Safeguarding in Practice


Safeguarding is the action which helps promote the welfare of people and prevents them from any harm and danger. It is important for care providers is to protect the old age people health and serve them extra care which assist in improving their wellbeing in a better manner. The essay is focused on discussing the scenario in which Doris face arthritis disease and due to this, she cannot trust anyone. The main purpose of this essay is to two safeguarding intervention that can be used for empowering and review how such interventions would work with this person. In addition to this, describes the safeguarding intervention and justify the reason behind using safeguarding intervention that is accurate for the legislation, evidence and guidance.
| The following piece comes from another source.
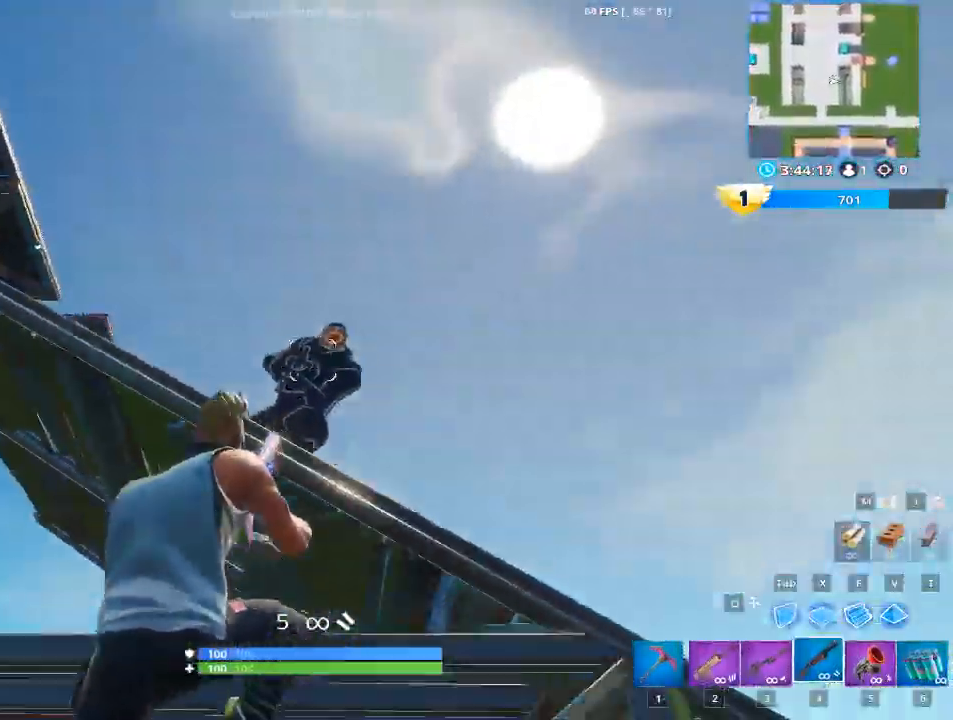
{"keys": ["a", "r", "w"], "mouse": [], "mouse_move": "down", "events": [[51, "s", "up"], [101, "a", "down"], [101, "mouse_right", "down"], [151, "d", "up"], [201, "mouse_left", "up"], [201, "mouse_right", "up"], [251, "r", "down"], [334, "r", "up"], [334, "w", "down"], [484, "r", "down"]]}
1. Describe the safeguarding intervention.

Key Safeguarding interventions are the interventions of the manual physical restraints which are used in crisis for the protection of the individuals from harming themselves or from harming others or intervention by the enforcement of the law. The safeguarding interventions are highly useful in the caregiving prospects of the elders who are not able to take care of themselves. Making safeguarding personal is the key safeguarding intervention which is a sector-led initiative as it aims for the development of the results which are attained by the safeguarding work. This intervention also works for the support of people using the various ranges of responses for the improvement and resolving of their circumstances (Crow, et. al., 2018).

The making safeguarding personal has support for the tools which is used in the measuring effectiveness and improving or enhancing the safeguarding the practice for the availability. Making safeguarding personal can be developed using the personalised outcomes of the people who are being provided with the care and support for the daily requirements or who may have been abused as strategically goal and key operational. The making safeguarding personal can be developed using broader participation strategies for providing care services. The focus on the qualitative reporting on the results along with the measures of the quantitative measures will help in the development of making safeguarding personal for providing the care services. Advocacy can also be used as a development factor for the MSP (Graham, et. al., 2016). The person’s centred approaches need to be applied for the working strategies and risks are analysed in the whole situation for the care giving services to the older people who are not stable enough to do the caring things on their own. The making safeguarding personal is the important key safeguarding intervention which is used for the safeguarding practices for the elders to provide the care services in case they will harm themselves or harms others following the law of enforcement. The key safeguarding interventions are important for providing the best services for older people.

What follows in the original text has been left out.